Data records:
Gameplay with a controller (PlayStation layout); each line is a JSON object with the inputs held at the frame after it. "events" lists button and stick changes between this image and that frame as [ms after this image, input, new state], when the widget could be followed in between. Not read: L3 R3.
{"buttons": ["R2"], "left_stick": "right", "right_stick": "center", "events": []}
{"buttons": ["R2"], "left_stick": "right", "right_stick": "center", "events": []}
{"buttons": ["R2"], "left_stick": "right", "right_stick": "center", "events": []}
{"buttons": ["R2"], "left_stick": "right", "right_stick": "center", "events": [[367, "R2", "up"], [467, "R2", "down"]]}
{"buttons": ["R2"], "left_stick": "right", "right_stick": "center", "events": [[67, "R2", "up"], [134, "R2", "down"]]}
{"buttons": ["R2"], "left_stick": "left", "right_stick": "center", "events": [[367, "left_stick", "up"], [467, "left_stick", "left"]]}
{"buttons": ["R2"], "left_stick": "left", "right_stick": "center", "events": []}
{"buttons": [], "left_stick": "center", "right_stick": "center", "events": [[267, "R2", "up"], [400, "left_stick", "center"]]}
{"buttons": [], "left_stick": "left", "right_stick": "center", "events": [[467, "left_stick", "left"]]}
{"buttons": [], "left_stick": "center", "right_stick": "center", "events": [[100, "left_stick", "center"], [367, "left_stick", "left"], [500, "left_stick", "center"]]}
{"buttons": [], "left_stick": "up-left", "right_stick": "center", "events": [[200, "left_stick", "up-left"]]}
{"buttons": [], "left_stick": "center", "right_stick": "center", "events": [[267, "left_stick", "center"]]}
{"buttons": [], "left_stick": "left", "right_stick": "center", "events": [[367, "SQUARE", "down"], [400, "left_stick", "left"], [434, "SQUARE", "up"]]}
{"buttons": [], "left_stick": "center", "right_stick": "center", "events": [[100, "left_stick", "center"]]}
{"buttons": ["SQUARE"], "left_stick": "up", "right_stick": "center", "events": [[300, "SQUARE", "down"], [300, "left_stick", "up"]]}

Your assignment: Output all of the data again, exactly.

Answer:
Gameplay with a controller (PlayStation layout); each line is a JSON object with the inputs held at the frame after it. "events" lists button and stick changes between this image and that frame as [ms after this image, input, new state], when the widget could be followed in between. Not read: L3 R3.
{"buttons": ["R2"], "left_stick": "right", "right_stick": "center", "events": []}
{"buttons": ["R2"], "left_stick": "right", "right_stick": "center", "events": []}
{"buttons": ["R2"], "left_stick": "right", "right_stick": "center", "events": []}
{"buttons": ["R2"], "left_stick": "right", "right_stick": "center", "events": [[367, "R2", "up"], [467, "R2", "down"]]}
{"buttons": ["R2"], "left_stick": "right", "right_stick": "center", "events": [[67, "R2", "up"], [134, "R2", "down"]]}
{"buttons": ["R2"], "left_stick": "left", "right_stick": "center", "events": [[367, "left_stick", "up"], [467, "left_stick", "left"]]}
{"buttons": ["R2"], "left_stick": "left", "right_stick": "center", "events": []}
{"buttons": [], "left_stick": "center", "right_stick": "center", "events": [[267, "R2", "up"], [400, "left_stick", "center"]]}
{"buttons": [], "left_stick": "left", "right_stick": "center", "events": [[467, "left_stick", "left"]]}
{"buttons": [], "left_stick": "center", "right_stick": "center", "events": [[100, "left_stick", "center"], [367, "left_stick", "left"], [500, "left_stick", "center"]]}
{"buttons": [], "left_stick": "up-left", "right_stick": "center", "events": [[200, "left_stick", "up-left"]]}
{"buttons": [], "left_stick": "center", "right_stick": "center", "events": [[267, "left_stick", "center"]]}
{"buttons": [], "left_stick": "left", "right_stick": "center", "events": [[367, "SQUARE", "down"], [400, "left_stick", "left"], [434, "SQUARE", "up"]]}
{"buttons": [], "left_stick": "center", "right_stick": "center", "events": [[100, "left_stick", "center"]]}
{"buttons": ["SQUARE"], "left_stick": "up", "right_stick": "center", "events": [[300, "SQUARE", "down"], [300, "left_stick", "up"]]}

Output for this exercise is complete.